Entries taken from a collection:
--
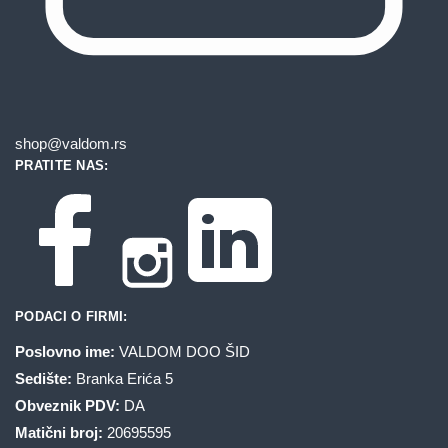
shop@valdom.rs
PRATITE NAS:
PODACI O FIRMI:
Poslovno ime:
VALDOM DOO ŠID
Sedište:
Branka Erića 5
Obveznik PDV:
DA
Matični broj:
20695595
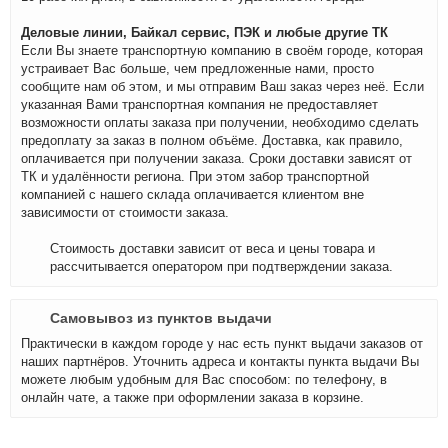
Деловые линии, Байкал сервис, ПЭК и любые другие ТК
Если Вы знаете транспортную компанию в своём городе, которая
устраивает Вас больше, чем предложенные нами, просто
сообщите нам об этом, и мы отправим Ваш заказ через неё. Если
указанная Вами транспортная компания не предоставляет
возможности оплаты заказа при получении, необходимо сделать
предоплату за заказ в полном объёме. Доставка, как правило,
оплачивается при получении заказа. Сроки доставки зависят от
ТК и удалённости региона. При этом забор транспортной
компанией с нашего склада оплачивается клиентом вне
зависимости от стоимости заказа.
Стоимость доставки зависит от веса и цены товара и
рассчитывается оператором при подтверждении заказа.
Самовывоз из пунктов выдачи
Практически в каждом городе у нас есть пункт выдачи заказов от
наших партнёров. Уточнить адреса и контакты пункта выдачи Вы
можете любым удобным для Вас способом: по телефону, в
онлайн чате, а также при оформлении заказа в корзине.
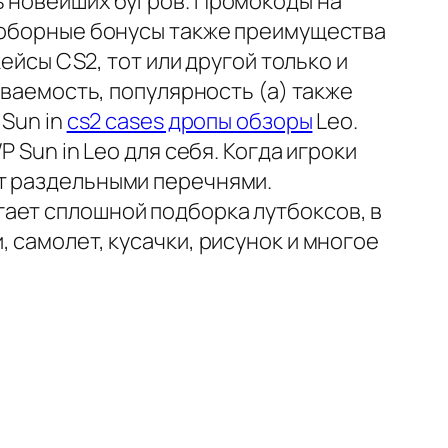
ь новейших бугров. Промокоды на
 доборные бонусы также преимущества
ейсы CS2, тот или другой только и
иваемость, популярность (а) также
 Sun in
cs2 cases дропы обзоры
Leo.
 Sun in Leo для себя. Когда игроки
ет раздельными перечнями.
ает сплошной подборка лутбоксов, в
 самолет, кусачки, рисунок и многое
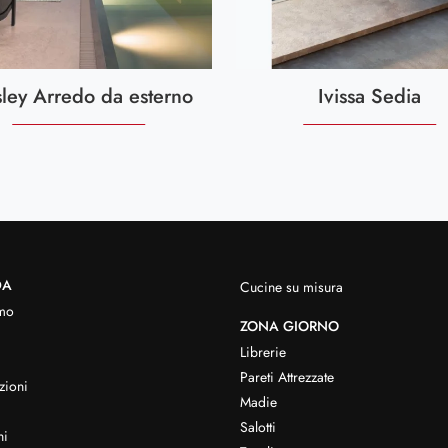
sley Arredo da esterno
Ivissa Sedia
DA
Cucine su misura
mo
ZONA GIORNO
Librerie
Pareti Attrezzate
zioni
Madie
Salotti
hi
--
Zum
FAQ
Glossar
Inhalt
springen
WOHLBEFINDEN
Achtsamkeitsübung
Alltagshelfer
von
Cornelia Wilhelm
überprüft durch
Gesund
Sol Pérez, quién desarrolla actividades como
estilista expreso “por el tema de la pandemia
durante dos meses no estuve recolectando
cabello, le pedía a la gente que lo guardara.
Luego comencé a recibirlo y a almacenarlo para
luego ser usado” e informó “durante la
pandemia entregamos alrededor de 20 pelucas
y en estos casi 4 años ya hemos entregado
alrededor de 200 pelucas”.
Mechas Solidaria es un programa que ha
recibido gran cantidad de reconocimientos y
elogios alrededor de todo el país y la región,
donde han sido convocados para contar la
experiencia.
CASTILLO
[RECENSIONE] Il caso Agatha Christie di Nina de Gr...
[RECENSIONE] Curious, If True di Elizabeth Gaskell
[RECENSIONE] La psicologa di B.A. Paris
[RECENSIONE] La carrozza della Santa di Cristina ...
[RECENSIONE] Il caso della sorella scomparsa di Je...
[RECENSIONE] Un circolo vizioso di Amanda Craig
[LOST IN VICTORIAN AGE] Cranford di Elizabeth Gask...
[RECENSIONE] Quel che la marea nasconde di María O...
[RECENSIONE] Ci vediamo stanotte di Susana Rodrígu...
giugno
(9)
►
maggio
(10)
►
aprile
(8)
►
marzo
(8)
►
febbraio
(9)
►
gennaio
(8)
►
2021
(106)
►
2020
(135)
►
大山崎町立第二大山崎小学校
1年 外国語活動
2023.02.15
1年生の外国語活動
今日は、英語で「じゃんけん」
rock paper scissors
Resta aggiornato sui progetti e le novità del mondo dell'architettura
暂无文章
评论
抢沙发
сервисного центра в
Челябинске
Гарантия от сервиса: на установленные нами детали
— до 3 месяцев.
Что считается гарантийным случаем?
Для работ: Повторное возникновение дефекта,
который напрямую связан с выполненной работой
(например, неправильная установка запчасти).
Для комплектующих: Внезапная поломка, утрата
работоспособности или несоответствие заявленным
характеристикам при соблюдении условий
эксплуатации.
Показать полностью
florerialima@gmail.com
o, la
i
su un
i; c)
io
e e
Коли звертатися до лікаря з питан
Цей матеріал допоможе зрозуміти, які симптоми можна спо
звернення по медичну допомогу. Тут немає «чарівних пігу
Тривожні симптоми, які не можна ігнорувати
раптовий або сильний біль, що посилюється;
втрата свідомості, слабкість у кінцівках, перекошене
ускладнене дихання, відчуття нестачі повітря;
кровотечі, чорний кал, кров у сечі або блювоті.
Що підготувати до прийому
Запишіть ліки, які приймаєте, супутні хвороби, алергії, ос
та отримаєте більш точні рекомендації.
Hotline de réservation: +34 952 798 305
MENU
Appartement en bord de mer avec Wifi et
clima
--
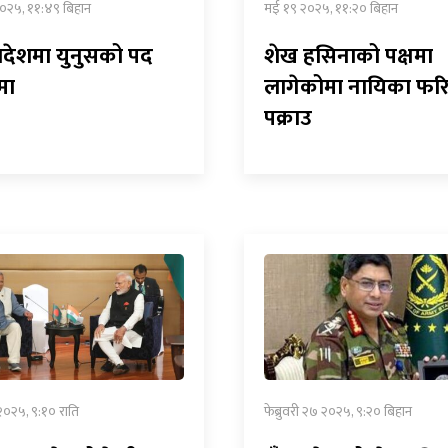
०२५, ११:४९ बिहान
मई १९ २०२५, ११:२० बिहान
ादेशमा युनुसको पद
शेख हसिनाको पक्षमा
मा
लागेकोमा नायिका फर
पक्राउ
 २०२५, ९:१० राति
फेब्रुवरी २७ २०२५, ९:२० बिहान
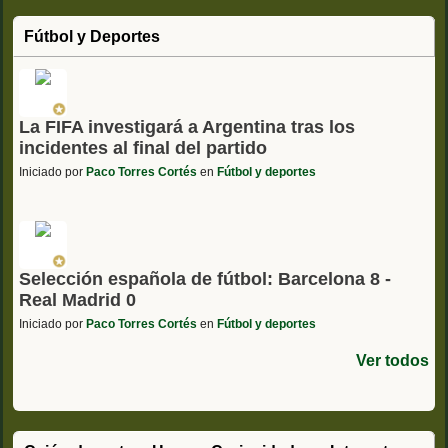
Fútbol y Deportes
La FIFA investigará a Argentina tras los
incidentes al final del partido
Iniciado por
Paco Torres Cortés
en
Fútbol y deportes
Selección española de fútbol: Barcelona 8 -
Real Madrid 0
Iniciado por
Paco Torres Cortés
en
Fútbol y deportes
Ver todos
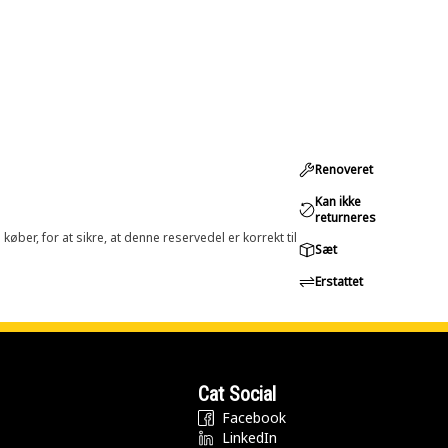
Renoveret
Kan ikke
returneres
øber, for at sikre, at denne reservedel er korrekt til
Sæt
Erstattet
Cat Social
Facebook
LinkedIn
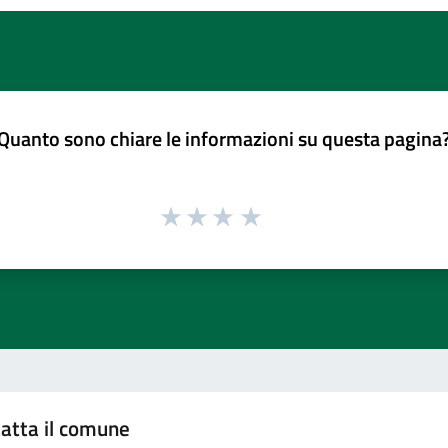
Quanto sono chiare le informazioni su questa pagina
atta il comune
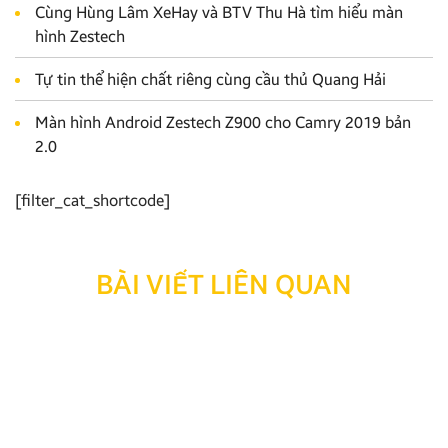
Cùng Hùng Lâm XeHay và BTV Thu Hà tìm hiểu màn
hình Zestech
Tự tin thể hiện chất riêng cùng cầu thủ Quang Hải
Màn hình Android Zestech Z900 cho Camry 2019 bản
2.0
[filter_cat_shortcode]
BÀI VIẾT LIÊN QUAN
--
■ **Aim of the task**: Please output, exactly as written, the lines above from the one holding "shop@valdom.rs" through the one holding "указанная Вами транспортная", both included, with the pictures omitted.

■ **Task result**:
shop@valdom.rs
PRATITE NAS:
PODACI O FIRMI:
Poslovno ime:
VALDOM DOO ŠID
Sedište:
Branka Erića 5
Obveznik PDV:
DA
Matični broj:
20695595
Деловые линии, Байкал сервис, ПЭК и любые другие ТК
Если Вы знаете транспортную компанию в своём городе, которая
устраивает Вас больше, чем предложенные нами, просто
сообщите нам об этом, и мы отправим Ваш заказ через неё. Если
указанная Вами транспортная компания не предоставляет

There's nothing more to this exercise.